INSTRUCTION:
The lines below, from the one holding "ампер передний" through the one holding "is – praktikus, ha filmet szeretnénk nézni. A", are to be restated word for word, with all images left out.

Data records
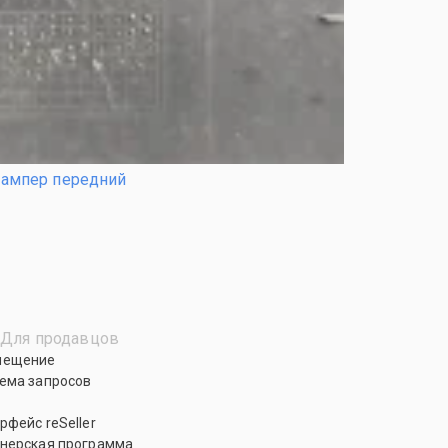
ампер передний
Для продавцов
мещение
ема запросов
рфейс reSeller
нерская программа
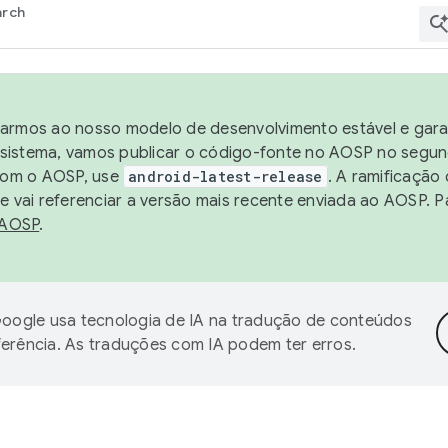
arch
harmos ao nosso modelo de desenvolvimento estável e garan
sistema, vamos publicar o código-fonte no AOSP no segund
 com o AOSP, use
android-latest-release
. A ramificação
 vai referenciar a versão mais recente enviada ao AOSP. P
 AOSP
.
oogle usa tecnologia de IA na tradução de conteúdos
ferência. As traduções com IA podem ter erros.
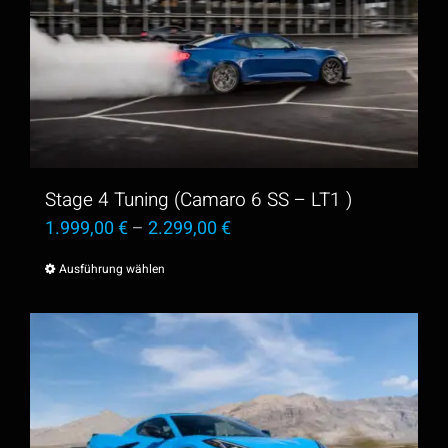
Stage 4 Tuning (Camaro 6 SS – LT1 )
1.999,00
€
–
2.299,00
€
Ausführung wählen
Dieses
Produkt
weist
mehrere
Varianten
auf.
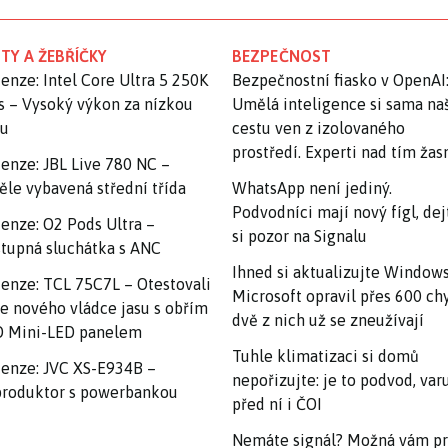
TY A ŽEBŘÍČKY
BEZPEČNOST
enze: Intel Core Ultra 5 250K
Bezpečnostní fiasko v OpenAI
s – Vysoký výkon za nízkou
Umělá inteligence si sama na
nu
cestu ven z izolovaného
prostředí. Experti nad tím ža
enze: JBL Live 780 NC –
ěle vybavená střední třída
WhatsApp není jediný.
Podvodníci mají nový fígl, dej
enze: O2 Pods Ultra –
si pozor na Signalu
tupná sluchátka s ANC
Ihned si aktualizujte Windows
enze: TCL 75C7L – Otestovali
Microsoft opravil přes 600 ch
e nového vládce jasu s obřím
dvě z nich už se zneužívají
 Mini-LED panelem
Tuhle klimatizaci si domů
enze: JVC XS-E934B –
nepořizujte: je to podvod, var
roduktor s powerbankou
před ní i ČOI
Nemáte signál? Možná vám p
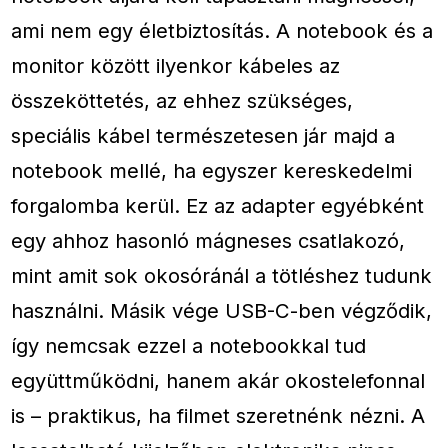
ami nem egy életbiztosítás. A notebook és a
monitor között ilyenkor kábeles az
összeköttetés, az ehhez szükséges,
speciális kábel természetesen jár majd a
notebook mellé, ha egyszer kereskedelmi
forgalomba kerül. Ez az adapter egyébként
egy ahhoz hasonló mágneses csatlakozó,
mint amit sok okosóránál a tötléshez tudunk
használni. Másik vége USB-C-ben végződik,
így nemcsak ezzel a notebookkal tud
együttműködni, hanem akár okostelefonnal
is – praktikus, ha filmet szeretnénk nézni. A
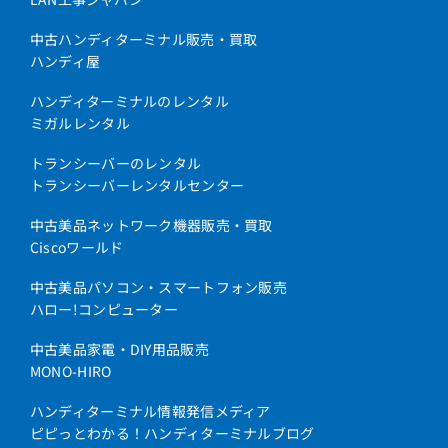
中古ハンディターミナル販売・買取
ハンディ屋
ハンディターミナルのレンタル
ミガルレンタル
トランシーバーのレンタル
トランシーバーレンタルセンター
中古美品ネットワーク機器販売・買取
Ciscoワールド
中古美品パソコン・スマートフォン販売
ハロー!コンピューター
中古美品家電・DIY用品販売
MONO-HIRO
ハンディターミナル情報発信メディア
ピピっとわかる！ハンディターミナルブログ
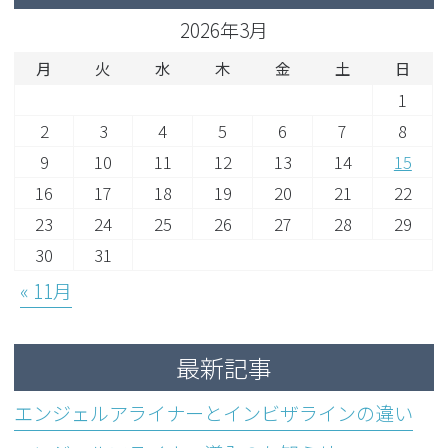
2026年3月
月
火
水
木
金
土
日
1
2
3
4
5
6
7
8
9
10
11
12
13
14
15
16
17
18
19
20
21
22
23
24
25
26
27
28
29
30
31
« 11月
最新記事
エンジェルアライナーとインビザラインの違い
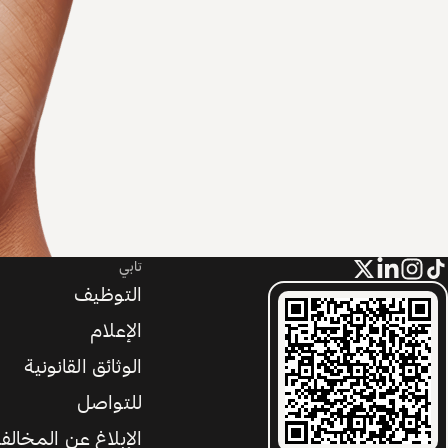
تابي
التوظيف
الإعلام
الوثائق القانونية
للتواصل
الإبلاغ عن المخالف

==

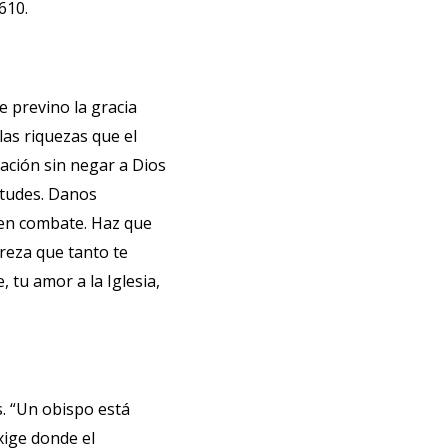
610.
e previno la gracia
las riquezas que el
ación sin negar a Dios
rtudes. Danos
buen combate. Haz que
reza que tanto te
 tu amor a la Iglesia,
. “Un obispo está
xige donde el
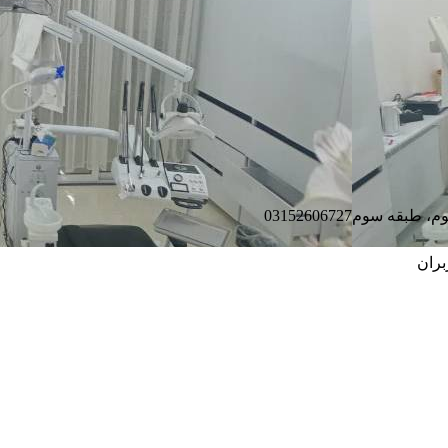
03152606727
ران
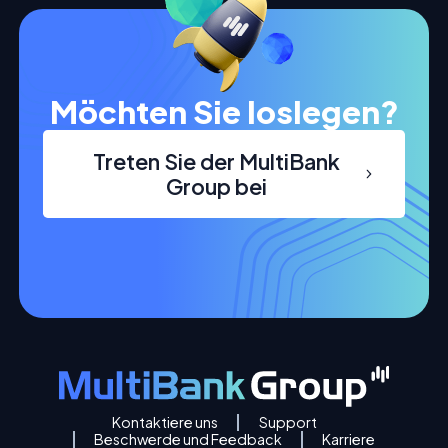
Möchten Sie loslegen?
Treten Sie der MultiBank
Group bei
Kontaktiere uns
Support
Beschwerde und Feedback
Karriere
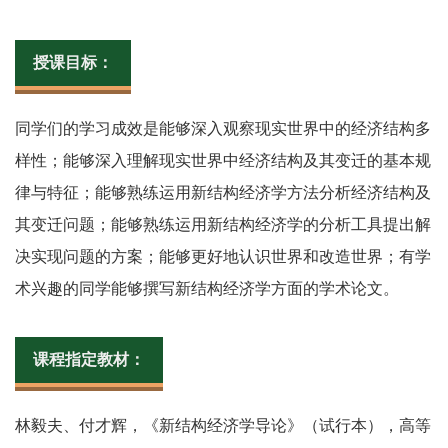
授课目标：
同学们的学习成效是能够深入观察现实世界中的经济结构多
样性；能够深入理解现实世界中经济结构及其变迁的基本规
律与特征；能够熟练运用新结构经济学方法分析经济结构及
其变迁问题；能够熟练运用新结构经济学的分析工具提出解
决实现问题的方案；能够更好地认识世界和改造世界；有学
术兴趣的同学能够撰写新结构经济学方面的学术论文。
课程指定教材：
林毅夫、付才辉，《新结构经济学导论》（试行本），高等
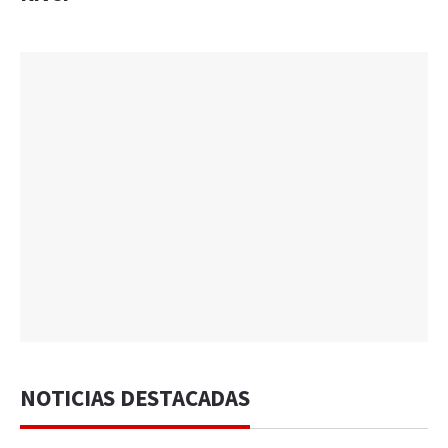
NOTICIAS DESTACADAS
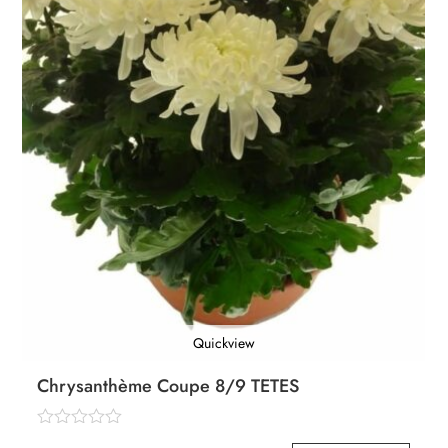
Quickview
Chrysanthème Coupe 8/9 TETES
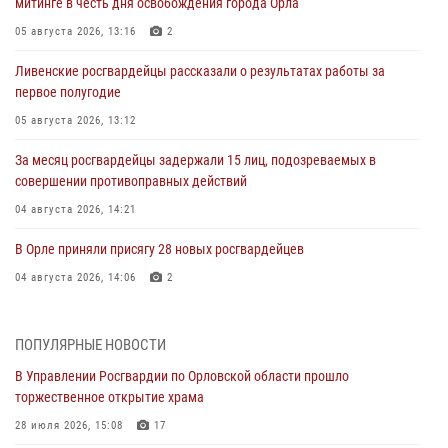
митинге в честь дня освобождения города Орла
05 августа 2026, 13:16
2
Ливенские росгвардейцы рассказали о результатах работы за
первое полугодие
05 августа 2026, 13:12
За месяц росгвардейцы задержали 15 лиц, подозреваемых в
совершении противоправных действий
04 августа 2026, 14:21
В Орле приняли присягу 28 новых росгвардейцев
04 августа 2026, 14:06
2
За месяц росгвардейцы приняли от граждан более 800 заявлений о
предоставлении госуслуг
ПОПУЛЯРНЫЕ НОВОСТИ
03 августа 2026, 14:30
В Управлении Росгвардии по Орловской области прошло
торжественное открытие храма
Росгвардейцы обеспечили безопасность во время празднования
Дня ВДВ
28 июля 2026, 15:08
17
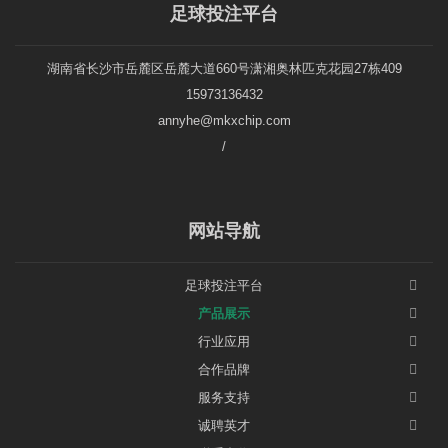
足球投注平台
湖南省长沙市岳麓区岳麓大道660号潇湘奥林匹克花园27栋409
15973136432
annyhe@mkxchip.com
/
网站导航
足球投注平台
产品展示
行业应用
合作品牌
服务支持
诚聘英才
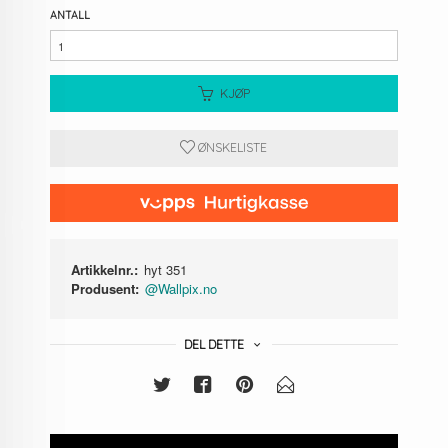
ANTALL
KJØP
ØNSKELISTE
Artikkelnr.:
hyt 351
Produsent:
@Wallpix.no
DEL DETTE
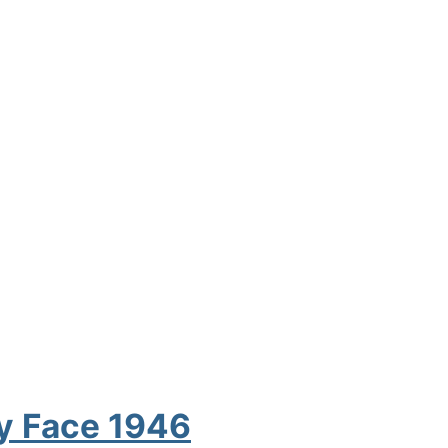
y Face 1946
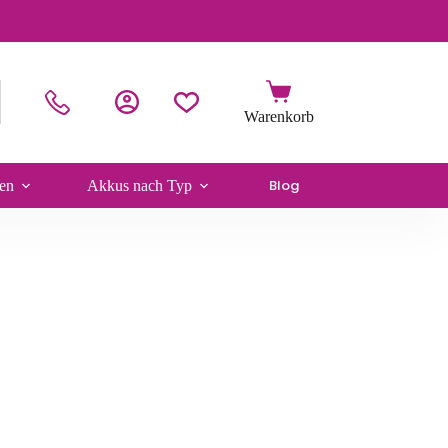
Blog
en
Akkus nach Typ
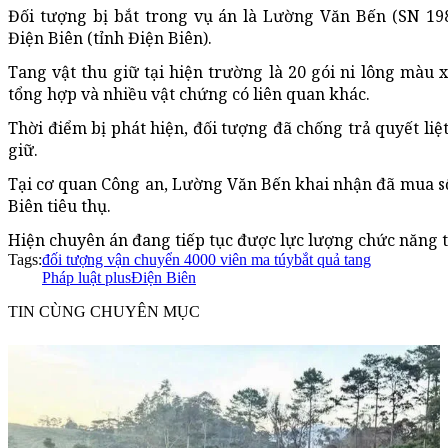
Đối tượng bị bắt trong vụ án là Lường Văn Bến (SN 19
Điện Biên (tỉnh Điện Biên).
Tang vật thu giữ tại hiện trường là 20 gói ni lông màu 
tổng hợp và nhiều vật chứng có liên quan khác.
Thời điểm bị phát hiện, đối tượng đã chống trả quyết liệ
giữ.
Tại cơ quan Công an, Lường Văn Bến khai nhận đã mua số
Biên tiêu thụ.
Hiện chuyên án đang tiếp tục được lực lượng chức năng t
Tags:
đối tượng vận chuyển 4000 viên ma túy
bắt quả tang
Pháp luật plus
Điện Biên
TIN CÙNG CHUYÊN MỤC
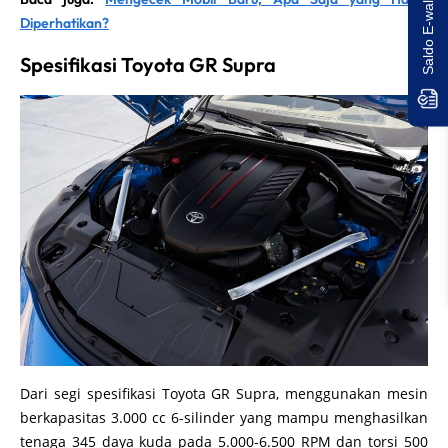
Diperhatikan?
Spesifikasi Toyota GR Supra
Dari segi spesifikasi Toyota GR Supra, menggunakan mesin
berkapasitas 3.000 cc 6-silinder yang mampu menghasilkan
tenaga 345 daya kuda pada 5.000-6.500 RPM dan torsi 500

--

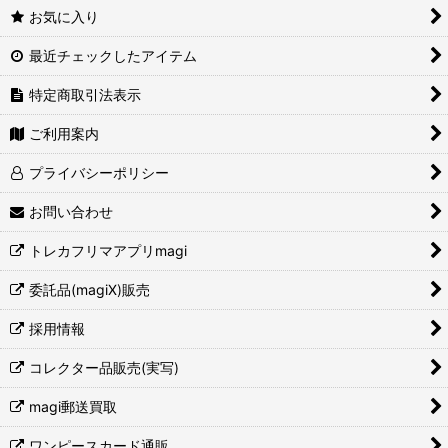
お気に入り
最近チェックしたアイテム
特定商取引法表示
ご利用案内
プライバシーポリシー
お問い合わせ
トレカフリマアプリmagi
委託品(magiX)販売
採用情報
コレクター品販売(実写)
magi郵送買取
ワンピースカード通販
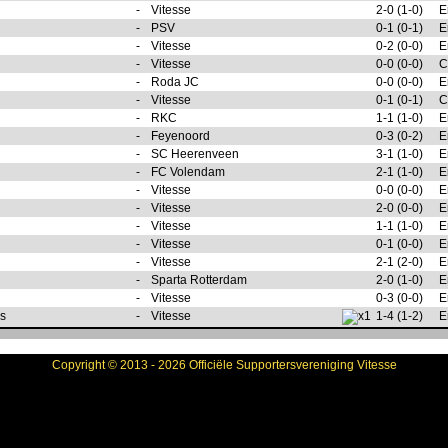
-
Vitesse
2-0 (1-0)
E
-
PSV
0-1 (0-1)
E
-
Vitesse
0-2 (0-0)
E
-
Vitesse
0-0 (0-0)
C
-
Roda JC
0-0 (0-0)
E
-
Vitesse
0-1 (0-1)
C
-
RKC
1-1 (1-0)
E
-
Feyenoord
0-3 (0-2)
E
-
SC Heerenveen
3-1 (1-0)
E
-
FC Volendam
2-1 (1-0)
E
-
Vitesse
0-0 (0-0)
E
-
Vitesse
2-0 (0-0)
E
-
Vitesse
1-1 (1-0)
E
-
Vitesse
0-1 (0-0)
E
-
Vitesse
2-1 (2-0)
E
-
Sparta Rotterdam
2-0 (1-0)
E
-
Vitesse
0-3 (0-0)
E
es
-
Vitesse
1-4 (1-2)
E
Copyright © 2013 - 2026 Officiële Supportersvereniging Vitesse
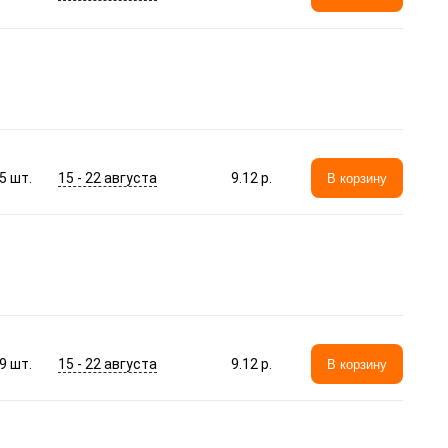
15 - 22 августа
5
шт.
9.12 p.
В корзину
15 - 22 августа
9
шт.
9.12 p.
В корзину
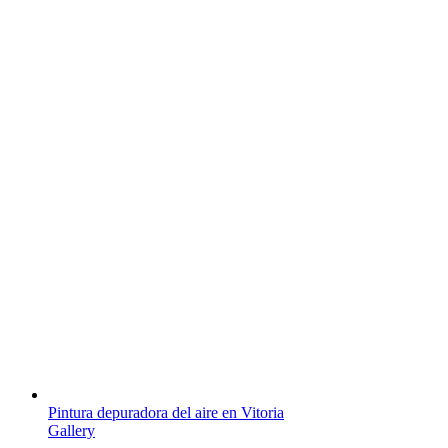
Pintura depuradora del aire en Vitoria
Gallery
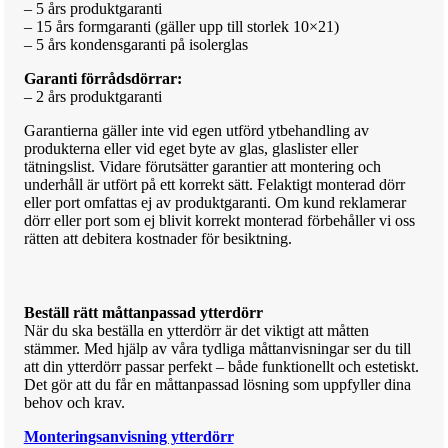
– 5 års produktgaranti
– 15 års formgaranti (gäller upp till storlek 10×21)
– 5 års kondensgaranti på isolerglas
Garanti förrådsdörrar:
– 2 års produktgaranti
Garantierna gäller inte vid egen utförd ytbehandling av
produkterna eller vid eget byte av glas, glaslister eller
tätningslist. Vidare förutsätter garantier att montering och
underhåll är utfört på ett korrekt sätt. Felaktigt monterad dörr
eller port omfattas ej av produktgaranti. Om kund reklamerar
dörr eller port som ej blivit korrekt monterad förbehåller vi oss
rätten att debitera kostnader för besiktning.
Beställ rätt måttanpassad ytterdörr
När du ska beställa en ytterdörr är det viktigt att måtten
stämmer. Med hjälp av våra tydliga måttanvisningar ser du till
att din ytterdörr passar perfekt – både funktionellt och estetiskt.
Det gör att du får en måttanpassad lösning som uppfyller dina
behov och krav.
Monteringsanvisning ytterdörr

ANSWER TO THE PROBLEM:
ампер передний
Для продавцов
мещение
ема запросов
рфейс reSeller
нерская программа
arch
harmos ao nosso modelo de desenvolvimento estável e garan
sistema, vamos publicar o código-fonte no AOSP no segund
 com o AOSP, use
android-latest-release
. A ramificação
 vai referenciar a versão mais recente enviada ao AOSP. P
 AOSP
.
oogle usa tecnologia de IA na tradução de conteúdos
ferência. As traduções com IA podem ter erros.
Stage 4 Tuning (Camaro 6 SS – LT1 )
1.999,00
€
–
2.299,00
€
Ausführung wählen
Dieses
Produkt
weist
mehrere
Varianten
auf.
TY A ŽEBŘÍČKY
BEZPEČNOST
enze: Intel Core Ultra 5 250K
Bezpečnostní fiasko v OpenAI
s – Vysoký výkon za nízkou
Umělá inteligence si sama na
nu
cestu ven z izolovaného
prostředí. Experti nad tím ža
enze: JBL Live 780 NC –
ěle vybavená střední třída
WhatsApp není jediný.
Podvodníci mají nový fígl, dej
enze: O2 Pods Ultra –
si pozor na Signalu
tupná sluchátka s ANC
Ihned si aktualizujte Windows
enze: TCL 75C7L – Otestovali
Microsoft opravil přes 600 ch
e nového vládce jasu s obřím
dvě z nich už se zneužívají
 Mini-LED panelem
Tuhle klimatizaci si domů
enze: JVC XS-E934B –
nepořizujte: je to podvod, var
roduktor s powerbankou
před ní i ČOI
Nemáte signál? Možná vám p
ami nem egy életbiztosítás. A notebook és a
monitor között ilyenkor kábeles az
összeköttetés, az ehhez szükséges,
speciális kábel természetesen jár majd a
notebook mellé, ha egyszer kereskedelmi
forgalomba kerül. Ez az adapter egyébként
egy ahhoz hasonló mágneses csatlakozó,
mint amit sok okosóránál a tötléshez tudunk
használni. Másik vége USB-C-ben végződik,
így nemcsak ezzel a notebookkal tud
együttműködni, hanem akár okostelefonnal
is – praktikus, ha filmet szeretnénk nézni. A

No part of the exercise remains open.